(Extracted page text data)
________________

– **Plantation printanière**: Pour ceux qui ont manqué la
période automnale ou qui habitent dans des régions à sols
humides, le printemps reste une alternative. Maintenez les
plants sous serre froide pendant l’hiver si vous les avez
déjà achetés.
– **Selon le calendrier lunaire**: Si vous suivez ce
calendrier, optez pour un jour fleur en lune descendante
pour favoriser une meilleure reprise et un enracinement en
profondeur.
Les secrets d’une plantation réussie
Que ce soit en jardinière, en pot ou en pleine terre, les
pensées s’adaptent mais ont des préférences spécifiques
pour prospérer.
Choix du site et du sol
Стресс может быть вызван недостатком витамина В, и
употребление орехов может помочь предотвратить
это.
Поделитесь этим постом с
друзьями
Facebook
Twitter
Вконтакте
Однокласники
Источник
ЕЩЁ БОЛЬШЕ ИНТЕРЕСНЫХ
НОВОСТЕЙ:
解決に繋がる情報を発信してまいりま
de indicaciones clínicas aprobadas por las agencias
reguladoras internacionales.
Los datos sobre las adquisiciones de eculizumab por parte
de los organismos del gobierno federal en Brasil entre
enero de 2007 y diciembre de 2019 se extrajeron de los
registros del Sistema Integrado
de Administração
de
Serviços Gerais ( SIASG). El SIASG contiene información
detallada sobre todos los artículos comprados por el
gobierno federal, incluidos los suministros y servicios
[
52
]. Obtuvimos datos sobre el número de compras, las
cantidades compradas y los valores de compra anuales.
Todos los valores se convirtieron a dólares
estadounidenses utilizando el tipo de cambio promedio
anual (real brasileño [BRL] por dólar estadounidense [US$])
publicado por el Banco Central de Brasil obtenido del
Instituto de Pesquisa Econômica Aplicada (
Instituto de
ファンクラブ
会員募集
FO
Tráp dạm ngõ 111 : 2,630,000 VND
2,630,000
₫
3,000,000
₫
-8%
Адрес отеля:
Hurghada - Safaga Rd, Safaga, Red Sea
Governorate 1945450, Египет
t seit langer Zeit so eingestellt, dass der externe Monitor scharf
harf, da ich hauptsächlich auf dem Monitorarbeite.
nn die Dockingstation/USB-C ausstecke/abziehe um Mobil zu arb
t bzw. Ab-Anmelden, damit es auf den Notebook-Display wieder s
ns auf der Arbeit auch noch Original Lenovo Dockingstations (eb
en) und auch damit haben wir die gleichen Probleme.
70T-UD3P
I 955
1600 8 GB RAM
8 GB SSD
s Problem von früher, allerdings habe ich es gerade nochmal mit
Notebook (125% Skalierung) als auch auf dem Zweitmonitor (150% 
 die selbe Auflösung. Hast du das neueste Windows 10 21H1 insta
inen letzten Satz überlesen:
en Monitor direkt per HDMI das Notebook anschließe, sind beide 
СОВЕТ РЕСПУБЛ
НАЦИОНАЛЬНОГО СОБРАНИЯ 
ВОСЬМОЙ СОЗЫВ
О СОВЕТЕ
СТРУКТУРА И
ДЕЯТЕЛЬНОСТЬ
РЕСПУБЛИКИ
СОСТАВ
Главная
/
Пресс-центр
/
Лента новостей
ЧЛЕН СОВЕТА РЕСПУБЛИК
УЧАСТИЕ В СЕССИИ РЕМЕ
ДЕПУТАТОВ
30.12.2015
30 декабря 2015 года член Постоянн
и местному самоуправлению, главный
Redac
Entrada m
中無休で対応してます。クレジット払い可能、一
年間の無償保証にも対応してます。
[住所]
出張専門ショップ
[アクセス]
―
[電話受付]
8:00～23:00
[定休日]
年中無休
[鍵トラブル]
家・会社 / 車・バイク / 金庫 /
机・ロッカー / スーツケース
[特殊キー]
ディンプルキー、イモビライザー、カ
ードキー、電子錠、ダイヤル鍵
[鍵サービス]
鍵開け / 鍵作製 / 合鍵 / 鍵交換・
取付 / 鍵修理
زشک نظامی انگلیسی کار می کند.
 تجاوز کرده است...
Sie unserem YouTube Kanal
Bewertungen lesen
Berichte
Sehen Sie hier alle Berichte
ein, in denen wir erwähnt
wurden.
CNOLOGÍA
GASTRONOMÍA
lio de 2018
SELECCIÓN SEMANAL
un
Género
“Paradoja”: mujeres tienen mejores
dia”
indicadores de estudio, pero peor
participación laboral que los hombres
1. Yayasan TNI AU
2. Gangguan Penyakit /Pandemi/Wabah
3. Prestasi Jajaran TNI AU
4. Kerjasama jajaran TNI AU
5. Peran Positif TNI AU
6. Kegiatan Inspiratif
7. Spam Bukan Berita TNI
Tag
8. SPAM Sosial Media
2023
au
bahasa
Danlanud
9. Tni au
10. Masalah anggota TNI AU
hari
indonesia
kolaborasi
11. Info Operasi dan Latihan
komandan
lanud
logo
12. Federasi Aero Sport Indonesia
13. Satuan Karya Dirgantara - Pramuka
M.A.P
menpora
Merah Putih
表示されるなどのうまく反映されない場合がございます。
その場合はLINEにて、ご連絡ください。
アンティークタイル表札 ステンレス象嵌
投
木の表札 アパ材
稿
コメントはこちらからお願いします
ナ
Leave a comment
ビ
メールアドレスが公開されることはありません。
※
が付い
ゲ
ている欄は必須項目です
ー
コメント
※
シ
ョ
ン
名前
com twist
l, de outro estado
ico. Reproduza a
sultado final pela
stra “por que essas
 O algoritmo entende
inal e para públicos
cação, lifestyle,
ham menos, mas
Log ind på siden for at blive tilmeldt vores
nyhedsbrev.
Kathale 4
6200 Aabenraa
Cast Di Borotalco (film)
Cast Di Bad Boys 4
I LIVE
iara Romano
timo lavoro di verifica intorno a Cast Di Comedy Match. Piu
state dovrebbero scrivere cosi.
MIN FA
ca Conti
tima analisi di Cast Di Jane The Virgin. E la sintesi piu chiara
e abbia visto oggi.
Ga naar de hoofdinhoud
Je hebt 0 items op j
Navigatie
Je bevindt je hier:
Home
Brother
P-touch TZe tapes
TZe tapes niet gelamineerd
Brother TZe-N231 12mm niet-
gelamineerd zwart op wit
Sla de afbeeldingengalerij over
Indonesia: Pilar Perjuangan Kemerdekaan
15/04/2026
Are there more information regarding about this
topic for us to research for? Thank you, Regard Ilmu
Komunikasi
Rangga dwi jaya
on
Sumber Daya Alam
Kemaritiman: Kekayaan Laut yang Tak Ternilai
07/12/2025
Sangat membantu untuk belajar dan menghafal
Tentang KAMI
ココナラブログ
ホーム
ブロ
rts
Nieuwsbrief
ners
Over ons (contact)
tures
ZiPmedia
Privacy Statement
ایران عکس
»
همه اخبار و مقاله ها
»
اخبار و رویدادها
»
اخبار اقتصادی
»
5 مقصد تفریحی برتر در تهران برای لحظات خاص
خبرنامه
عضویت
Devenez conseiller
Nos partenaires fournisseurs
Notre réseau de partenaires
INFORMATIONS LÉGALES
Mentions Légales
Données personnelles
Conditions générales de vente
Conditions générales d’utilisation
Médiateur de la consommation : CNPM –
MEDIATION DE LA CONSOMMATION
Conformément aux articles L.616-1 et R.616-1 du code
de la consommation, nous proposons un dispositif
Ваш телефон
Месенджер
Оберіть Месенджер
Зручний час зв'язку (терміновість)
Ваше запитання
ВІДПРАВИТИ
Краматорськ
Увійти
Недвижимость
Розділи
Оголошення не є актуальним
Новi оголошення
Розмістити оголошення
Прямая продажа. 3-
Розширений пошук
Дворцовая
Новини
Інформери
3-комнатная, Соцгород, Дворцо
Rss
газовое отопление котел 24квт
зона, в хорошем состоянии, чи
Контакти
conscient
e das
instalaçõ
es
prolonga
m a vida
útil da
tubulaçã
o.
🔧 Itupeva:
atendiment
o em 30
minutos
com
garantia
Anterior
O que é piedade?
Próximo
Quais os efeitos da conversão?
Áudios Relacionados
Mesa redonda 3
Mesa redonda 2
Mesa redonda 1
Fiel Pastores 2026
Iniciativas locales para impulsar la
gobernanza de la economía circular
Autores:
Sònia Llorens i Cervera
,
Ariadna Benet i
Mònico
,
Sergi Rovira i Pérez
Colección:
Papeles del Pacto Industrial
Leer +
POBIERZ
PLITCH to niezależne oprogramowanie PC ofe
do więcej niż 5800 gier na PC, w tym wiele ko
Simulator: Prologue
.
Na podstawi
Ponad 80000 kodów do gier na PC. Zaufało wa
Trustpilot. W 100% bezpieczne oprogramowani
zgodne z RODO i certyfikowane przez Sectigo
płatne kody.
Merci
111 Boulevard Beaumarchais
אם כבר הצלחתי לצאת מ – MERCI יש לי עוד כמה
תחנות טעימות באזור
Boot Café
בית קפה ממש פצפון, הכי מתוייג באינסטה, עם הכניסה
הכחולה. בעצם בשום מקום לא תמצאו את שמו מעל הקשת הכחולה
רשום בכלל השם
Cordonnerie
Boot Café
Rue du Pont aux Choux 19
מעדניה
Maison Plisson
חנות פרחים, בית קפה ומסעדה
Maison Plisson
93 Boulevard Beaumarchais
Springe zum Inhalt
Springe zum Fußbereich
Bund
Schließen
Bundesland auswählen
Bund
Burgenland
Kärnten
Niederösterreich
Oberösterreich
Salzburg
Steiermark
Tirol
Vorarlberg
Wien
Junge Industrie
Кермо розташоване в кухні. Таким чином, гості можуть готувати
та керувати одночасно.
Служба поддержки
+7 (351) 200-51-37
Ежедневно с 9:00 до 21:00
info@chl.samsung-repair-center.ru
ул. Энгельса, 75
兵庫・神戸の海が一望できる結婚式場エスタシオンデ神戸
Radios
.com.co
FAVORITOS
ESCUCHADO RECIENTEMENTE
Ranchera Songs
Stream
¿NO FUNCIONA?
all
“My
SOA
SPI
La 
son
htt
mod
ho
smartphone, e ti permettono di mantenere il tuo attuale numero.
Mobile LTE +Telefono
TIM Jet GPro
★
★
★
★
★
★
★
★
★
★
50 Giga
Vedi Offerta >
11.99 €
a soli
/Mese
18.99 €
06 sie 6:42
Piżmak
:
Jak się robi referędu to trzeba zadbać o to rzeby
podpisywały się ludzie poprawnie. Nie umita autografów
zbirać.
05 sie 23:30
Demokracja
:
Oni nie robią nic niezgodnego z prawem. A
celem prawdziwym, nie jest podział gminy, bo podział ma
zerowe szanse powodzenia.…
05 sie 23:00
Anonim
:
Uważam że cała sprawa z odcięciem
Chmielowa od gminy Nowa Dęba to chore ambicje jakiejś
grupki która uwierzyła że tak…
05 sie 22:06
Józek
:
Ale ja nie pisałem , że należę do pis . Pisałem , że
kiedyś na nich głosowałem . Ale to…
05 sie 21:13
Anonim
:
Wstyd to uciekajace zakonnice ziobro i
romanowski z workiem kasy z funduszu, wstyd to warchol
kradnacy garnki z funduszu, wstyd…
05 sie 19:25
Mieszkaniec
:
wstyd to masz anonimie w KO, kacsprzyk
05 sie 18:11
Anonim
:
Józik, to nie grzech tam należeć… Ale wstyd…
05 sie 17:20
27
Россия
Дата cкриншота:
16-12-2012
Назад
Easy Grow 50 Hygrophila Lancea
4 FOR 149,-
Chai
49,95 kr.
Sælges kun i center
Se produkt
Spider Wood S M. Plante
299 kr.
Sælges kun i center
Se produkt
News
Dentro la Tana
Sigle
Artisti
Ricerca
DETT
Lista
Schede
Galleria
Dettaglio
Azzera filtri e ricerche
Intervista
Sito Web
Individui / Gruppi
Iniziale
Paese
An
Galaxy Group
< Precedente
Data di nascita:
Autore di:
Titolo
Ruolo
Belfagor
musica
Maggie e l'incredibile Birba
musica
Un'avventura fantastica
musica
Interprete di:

________________

Reproduce everything from the start of the records down to the line containing "解決に繋がる情報を発信してまいりま", including both of those lines.

Answer to this task
– **Plantation printanière**: Pour ceux qui ont manqué la
période automnale ou qui habitent dans des régions à sols
humides, le printemps reste une alternative. Maintenez les
plants sous serre froide pendant l’hiver si vous les avez
déjà achetés.
– **Selon le calendrier lunaire**: Si vous suivez ce
calendrier, optez pour un jour fleur en lune descendante
pour favoriser une meilleure reprise et un enracinement en
profondeur.
Les secrets d’une plantation réussie
Que ce soit en jardinière, en pot ou en pleine terre, les
pensées s’adaptent mais ont des préférences spécifiques
pour prospérer.
Choix du site et du sol
Стресс может быть вызван недостатком витамина В, и
употребление орехов может помочь предотвратить
это.
Поделитесь этим постом с
друзьями
Facebook
Twitter
Вконтакте
Однокласники
Источник
ЕЩЁ БОЛЬШЕ ИНТЕРЕСНЫХ
НОВОСТЕЙ:
解決に繋がる情報を発信してまいりま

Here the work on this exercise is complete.